Re: [sqlalchemy] Re: pandas to MS SQL DataWarehouse (to_sql)

dirk.biesinger Wed, 13 Sep 2017 12:14:24 -0700

Got ya,

so we could solve the issue on the sqlalchemy end with the alteration of 
the pyodbc.py file.
I assume you'll include this in the next release?
The issue with creating a table when the option "if_exists='append'" is set 
in the df.to_sql() call, is a pandas problem.


Thank you for your help.

Best,
DB

On Wednesday, September 13, 2017 at 11:45:15 AM UTC-7, Mike Bayer wrote:
>
> On Wed, Sep 13, 2017 at 2:41 PM, dirk.biesinger 
> <dirk.bi...@gmail.com <javascript:>> wrote: 
> > I don't get why the table is getting created in the first place. A table 
> > with this name exists, and the option "if_exists='append'" should append 
> the 
> > dataframe to the existing table. 
> > There should not be a dropping of the table (which I have not seen) nor 
> > creation of the table. 
> > 
> > And in case of creating the table, I think it should be possible to 
> define 
> > the length of the field, so varchar([variable_to_be_submitted]). 
> > In my case I expect this particular table to grow to several hundred 
> million 
> > rows, so assigned storage space is a factor. 
> > 
> > the existing table was created like this: 
> > 
> > CREATE TABLE dbo.DSI 
> > ( 
> > a datetime 
> > b varchar(10) null, 
> > c varchar(100) null, 
> > d varchar(10) null, 
> > e varchar(100) null, 
> > f decimal (8,6) null, 
> > g decimal (8,6) null 
> > ) 
> > 
> > If I read and understand the error stack correct, the cause is the 
> create 
> > table statement, which I would very strongly hope to cause an error, as 
> the 
> > table exists. 
> > Should the create table statement not be omitted if the option 
> > "if_exists='append'" option is set?

DATA RECORDS:
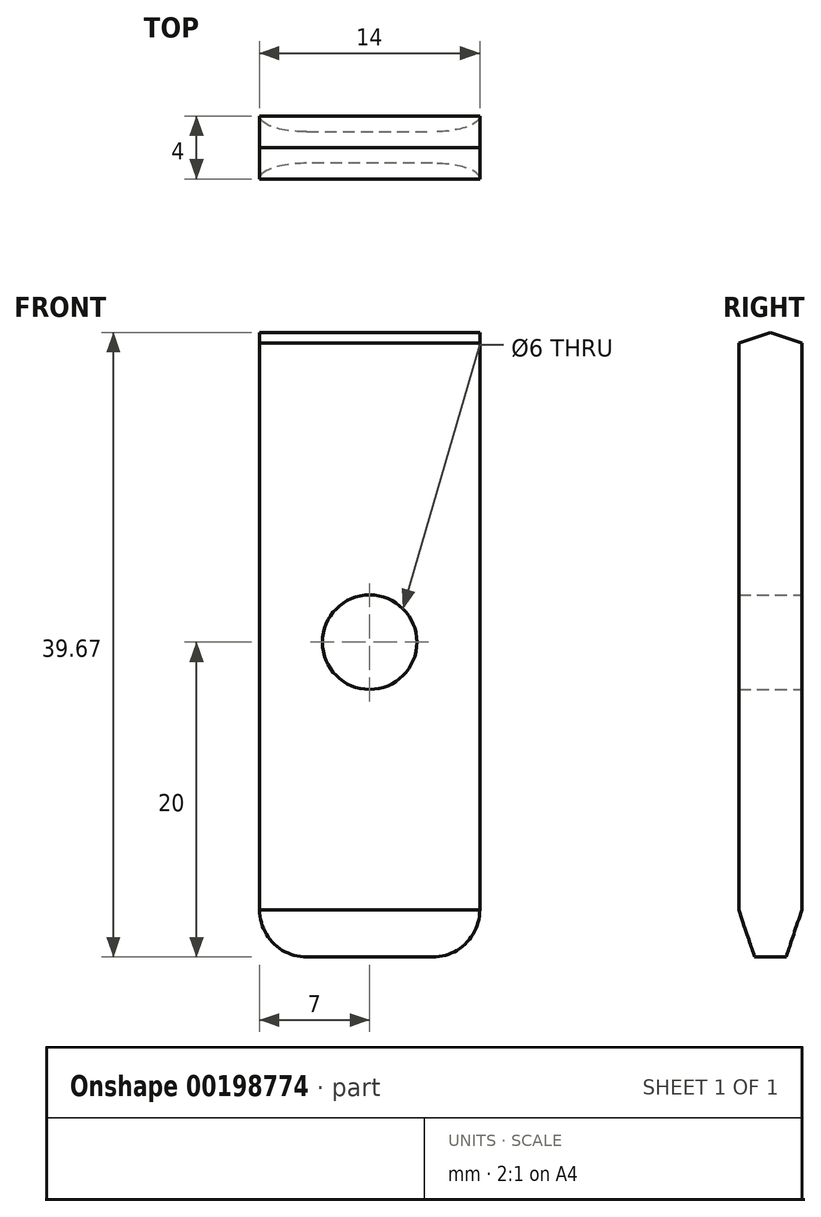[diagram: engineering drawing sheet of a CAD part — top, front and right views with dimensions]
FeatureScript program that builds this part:
annotation { "Feature Type Name" : "Feature", "Feature Type Description" : "" }
export const myFeature = defineFeature(function(context is Context, id is Id, definition is map)
    precondition{}
    {
        {
            var Q0;
            Q0=qCreatedBy(makeId("Front.planeOp"),FACE);
            var sketch = newSketch(context, id + "F0", { "sketchPlane" : qUnion([Q0])});
            skLineSegment(sketch, "E0.bottom", {"start": v(7, 20) * mm, "end": v(-7, 20) * mm});
            skLineSegment(sketch, "E0.top", {"start": v(7, -20) * mm, "end": v(-7, -20) * mm});
            skLineSegment(sketch, "E0.left", {"start": v(7, 20) * mm, "end": v(7, -20) * mm});
            skLineSegment(sketch, "E0.right", {"start": v(-7, 20) * mm, "end": v(-7, -20) * mm});
            skPoint(sketch, "E0.middle", {"position": v(0, 0) * mm});
            skCircle(sketch, "E1", {"center": v(0, 0) * mm, "radius": 3 * mm});
            skSolve(sketch);
        }
        {
            var Q0;
            Q0 = qSketchRegion(id + "F0", true);
            extrude(context, id + "F1", {"entities" : qUnion([Q0]), "depth" : 4 * mm, "symmetric" : true});
        }
        {
            var Q0;
            Q0=makeQuery(id+"F1.opExtrude","CAP_EDGE",EDGE,{"disambiguationData":[OSD([sQuery(id+"F0.wireOp",EDGE,"E0.bottom")])],"isStart":false});
            var Q1;
            Q1=makeQuery(id+"F1.opExtrude","CAP_EDGE",EDGE,{"disambiguationData":[OSD([sQuery(id+"F0.wireOp",EDGE,"E0.bottom")])],"isStart":true});
            var Q2;
            Q2=makeQuery(id+"F1.opExtrude","CAP_EDGE",EDGE,{"disambiguationData":[OSD([sQuery(id+"F0.wireOp",EDGE,"E0.top")])],"isStart":false});
            var Q3;
            Q3=makeQuery(id+"F1.opExtrude","CAP_EDGE",EDGE,{"disambiguationData":[OSD([sQuery(id+"F0.wireOp",EDGE,"E0.top")])],"isStart":true});
            chamfer(context, id + "F2", {"entities" : qUnion([Q0, Q1, Q2, Q3]), "chamferType" : ChamferType.TWO_OFFSETS, "width1" : 3 * mm, "oppositeDirection" : false, "width2" : 1 * mm, "tangentPropagation" : true});
        }
        {
            var Q0;
            Q0=makeQuery(id+"F1.opExtrude","SWEPT_EDGE",EDGE,{"disambiguationData":[OSD([sQuery(id+"F0.wireOp",EDGE,"E0.bottom"),sQuery(id+"F0.wireOp",EDGE,"E0.left")])]});
            var Q1;
            Q1=makeQuery(id+"F1.opExtrude","SWEPT_EDGE",EDGE,{"disambiguationData":[OSD([sQuery(id+"F0.wireOp",EDGE,"E0.bottom"),sQuery(id+"F0.wireOp",EDGE,"E0.right")])]});
            var Q2;
            Q2=makeQuery(id+"F1.opExtrude","SWEPT_EDGE",EDGE,{"disambiguationData":[OSD([sQuery(id+"F0.wireOp",EDGE,"E0.top"),sQuery(id+"F0.wireOp",EDGE,"E0.left")])]});
            var Q3;
            Q3=makeQuery(id+"F1.opExtrude","SWEPT_EDGE",EDGE,{"disambiguationData":[OSD([sQuery(id+"F0.wireOp",EDGE,"E0.top"),sQuery(id+"F0.wireOp",EDGE,"E0.right")])]});
            fillet(context, id + "F3", {"entities" : qUnion([Q0, Q1, Q2, Q3]), "radius" : 3 * mm, "tangentPropagation" : true, "allowEdgeOverflow" : false});
        }
    });
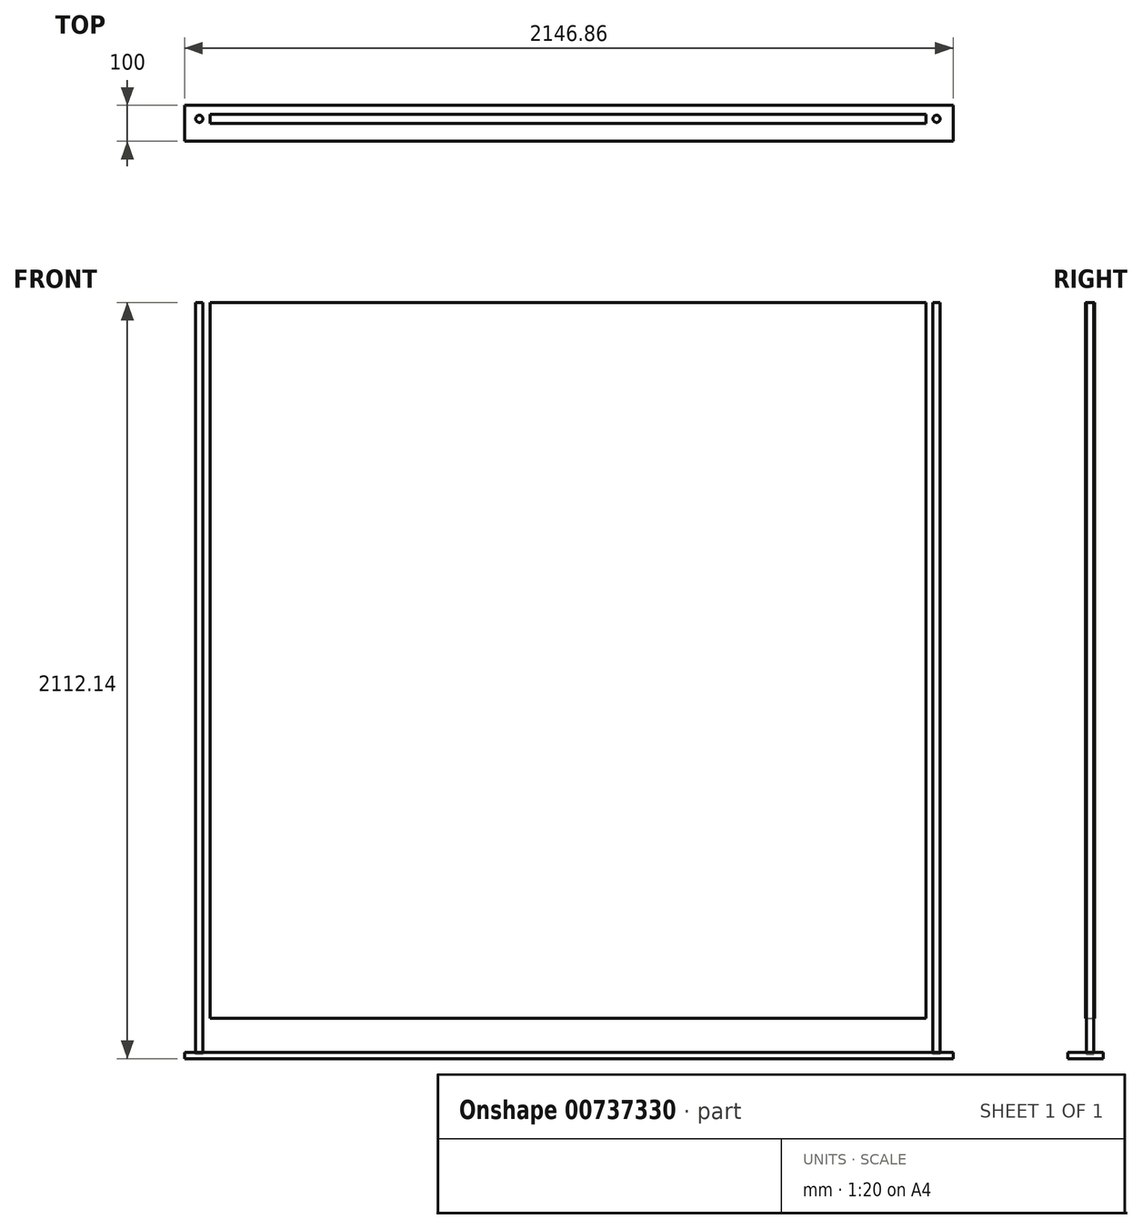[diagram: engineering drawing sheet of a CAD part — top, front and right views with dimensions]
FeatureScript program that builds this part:
annotation { "Feature Type Name" : "Feature", "Feature Type Description" : "" }
export const myFeature = defineFeature(function(context is Context, id is Id, definition is map)
    precondition{}
    {
        {
            var Q0;
            Q0=qCreatedBy(makeId("Front.planeOp"),FACE);
            var sketch = newSketch(context, id + "F0", { "sketchPlane" : qUnion([Q0])});
            skLineSegment(sketch, "E0.bottom", {"start": v(-1008.67, 1169.99) * mm, "end": v(991.33, 1169.99) * mm});
            skLineSegment(sketch, "E0.top", {"start": v(-1008.67, -830.01) * mm, "end": v(991.33, -830.01) * mm});
            skLineSegment(sketch, "E0.left", {"start": v(-1008.67, 1169.99) * mm, "end": v(-1008.67, -830.01) * mm});
            skLineSegment(sketch, "E0.right", {"start": v(991.33, 1169.99) * mm, "end": v(991.33, -830.01) * mm});
            skSolve(sketch);
        }
        {
            var Q0;
            Q0 = qSketchRegion(id + "F0", true);
            extrude(context, id + "F1", {"entities" : qUnion([Q0]), "depth" : 25 * mm, "offsetDistance" : 25 * mm});
        }
        {
            var Q0;
            Q0=makeQuery(id+"F1.opExtrude","SWEPT_FACE",FACE,{"disambiguationData":[OSD([sQuery(id+"F0.wireOp",EDGE,"E0.bottom")])]});
            var sketch = newSketch(context, id + "F2", { "sketchPlane" : qUnion([Q0])});
            skCircle(sketch, "E1", {"center": v(-1038.67, -12.5) * mm, "radius": 10 * mm});
            skPoint(sketch, "E1.centerSnap0", {"position": v(-1008.67, -12.5) * mm});
            skCircle(sketch, "E2", {"center": v(1021.33, -12.5) * mm, "radius": 10 * mm});
            skPoint(sketch, "E2.centerSnap0", {"position": v(991.33, -12.5) * mm});
            skSolve(sketch);
        }
        {
            var Q0;
            Q0 = qSketchRegion(id + "F2", true);
            extrude(context, id + "F3", {"entities" : qUnion([Q0]), "oppositeDirection" : true, "depth" : 2100 * mm, "offsetDistance" : 25 * mm});
        }
        {
            var Q0;
            Q0=makeQuery(id+"F1.opExtrude","CAP_FACE",FACE,{"disambiguationData":[OSD([sQuery(id+"F0.wireOp",EDGE,"E0.bottom"),sQuery(id+"F0.wireOp",EDGE,"E0.top"),sQuery(id+"F0.wireOp",EDGE,"E0.left"),sQuery(id+"F0.wireOp",EDGE,"E0.right")])],"isStart":false});
            var sketch = newSketch(context, id + "F4", { "sketchPlane" : qUnion([Q0])});
            skLineSegment(sketch, "E3.bottom", {"start": v(-1079.53, -924.32) * mm, "end": v(1067.33, -924.32) * mm});
            skLineSegment(sketch, "E3.top", {"start": v(-1079.53, -942.15) * mm, "end": v(1067.33, -942.15) * mm});
            skLineSegment(sketch, "E3.left", {"start": v(-1079.53, -924.32) * mm, "end": v(-1079.53, -942.15) * mm});
            skLineSegment(sketch, "E3.right", {"start": v(1067.33, -924.32) * mm, "end": v(1067.33, -942.15) * mm});
            skSolve(sketch);
        }
        {
            var Q0;
            Q0 = qSketchRegion(id + "F4", true);
            extrude(context, id + "F5", {"entities" : qUnion([Q0]), "oppositeDirection" : true, "depth" : 50 * mm, "offsetDistance" : 25 * mm, "hasSecondDirection" : true, "secondDirectionOppositeDirection" : false, "secondDirectionDepth" : 50 * mm});
        }
    });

OBJECTIVES:
1 - Find every line in the records that contains the string "position", matching case exactly, and copy each such line.
2 - Carry on the forum thread about appending a pandas dataframe to an SQL table, picking up right after its last line.
The forum thread about pandas to_sql and the CAD part records have nothing to do with each other.

RESPONSES TO THE TASKS:
1 -
            skPoint(sketch, "E0.middle", {"position": v(0, 0) * mm});
            skPoint(sketch, "E1.centerSnap0", {"position": v(-1008.67, -12.5) * mm});
            skPoint(sketch, "E2.centerSnap0", {"position": v(991.33, -12.5) * mm});

2 -
>
> This is all on the Pandas side so you'd need to talk to them. 
>
>
> > 
> > On Wednesday, September 13, 2017 at 11:15:27 AM UTC-7, Mike Bayer wrote: 
> >> 
> >> OK so....don't use VARCHAR(max)?  What datatype would you like?  We 
> >> have most of them and you can make new ones too. 
> >> 
> >> On Wed, Sep 13, 2017 at 1:07 PM, dirk.biesinger 
> >> <dirk.bi...@gmail.com> wrote: 
> >> > Mike, 
> >> > 
> >> > here's the error stack (I had to mask some details): 
> >> > The columns (dataformats) in the create table statement are wrong. 
> Also, 
> >> > this table does not have an index. 
> >> > 
> >> > 2017-09-13 15:07:50,200 INFO sqlalchemy.engine.base.Engine SELECT 
> >> > SERVERPROPERTY('ProductVersion') 
> >> > 2017-09-13 15:07:50,202 INFO sqlalchemy.engine.base.Engine () 
> >> > 2017-09-13 15:07:50,246 INFO sqlalchemy.engine.base.Engine SELECT 
> >> > schema_name() 
> >> > 2017-09-13 15:07:50,247 INFO sqlalchemy.engine.base.Engine () 
> >> > 2017-09-13 15:07:50,522 INFO sqlalchemy.engine.base.Engine SELECT 
> >> > CAST('test 
> >> > plain returns' AS VARCHAR(60)) AS anon_1 
> >> > 2017-09-13 15:07:50,522 INFO sqlalchemy.engine.base.Engine () 
> >> > 2017-09-13 15:07:50,562 INFO sqlalchemy.engine.base.Engine SELECT 
> >> > CAST('test 
> >> > unicode returns' AS NVARCHAR(60)) AS anon_1 
> >> > 2017-09-13 15:07:50,563 INFO sqlalchemy.engine.base.Engine ()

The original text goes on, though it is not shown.